On the first day of the program, the girls were literally enlightened on how light works. Andreas Hauptner from the Physics Department taught the girls that light beams, just like neutrons, can be directed, bend and influenced. The girls tried this by themselves using a lens to determine the path of a light beam. They also polished their own acrylic prism to let light pass through and see how it bends and separates light into different colors to form a beautiful rainbow. To end this colorful day, the seven girls built a robot (LEGO Mindstorm) with some support from volunteers of the Gerda-Stetter Foundation.
Much concentration was needed when recreating the elements with magnets. © FRM II / TUM
The second day, the program continued bright.

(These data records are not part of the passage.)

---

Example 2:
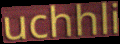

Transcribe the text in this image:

uchhli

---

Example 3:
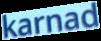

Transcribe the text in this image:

karnad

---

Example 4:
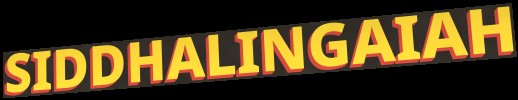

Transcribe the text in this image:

Our seven girls kept on using light to see how it can be diffracted and learnt that neutrons can be used in the same way to get information about the structure of an object. The girls used lasers to determine the thickness of their hair by measuring the distance of the light wave. This shiny day could not finish without installing light sensors on the robots they had built on the day before. These sensors helped the robots to follow varicoloured tracks. The girls used the laptops that the Gerda-Stetter Foundation had provided to program their robots and, although the programming was not an easy task, our hard-working girls did not give up until they got the program to work.

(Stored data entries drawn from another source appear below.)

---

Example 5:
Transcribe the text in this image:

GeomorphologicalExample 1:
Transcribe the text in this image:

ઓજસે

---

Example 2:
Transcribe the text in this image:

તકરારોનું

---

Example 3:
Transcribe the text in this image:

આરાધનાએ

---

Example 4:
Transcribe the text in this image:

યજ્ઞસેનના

The highlight war the tour at the Neutron Research Source. © FRM II / TUM
The final day started with an interactive program with our scientist Marina Ganeva from the MLZ. Everything the girls had learnt on the previous two days about light refraction and diffraction helped them to understand how particles and especially neutrons behave. Sensation! The young scientists looked surprised when they saw the short explanation video about the experiment at the instrument NECTAR where scientists investigated more than 70 million years old dinosaur eggs. In addition, our seven girls got to know different types of chemical elements and applied their knowledge to create their own favorite element with different sizes and colors of magnets. The ultimate highlight was in the afternoon, when the young scientists in their lab coats set off on the guided tour to the neutron source. They went to the visitor window, command center and to the gallery of the neutron guide hall. The many new impressions were more than enough to answer all the questions the girls had.
By the end of the visit, there was just enough time to pack their belongings and say goodbye, taking with them an unforgettable three-day experience and an awaken curiosity in light, neutrons, and technology.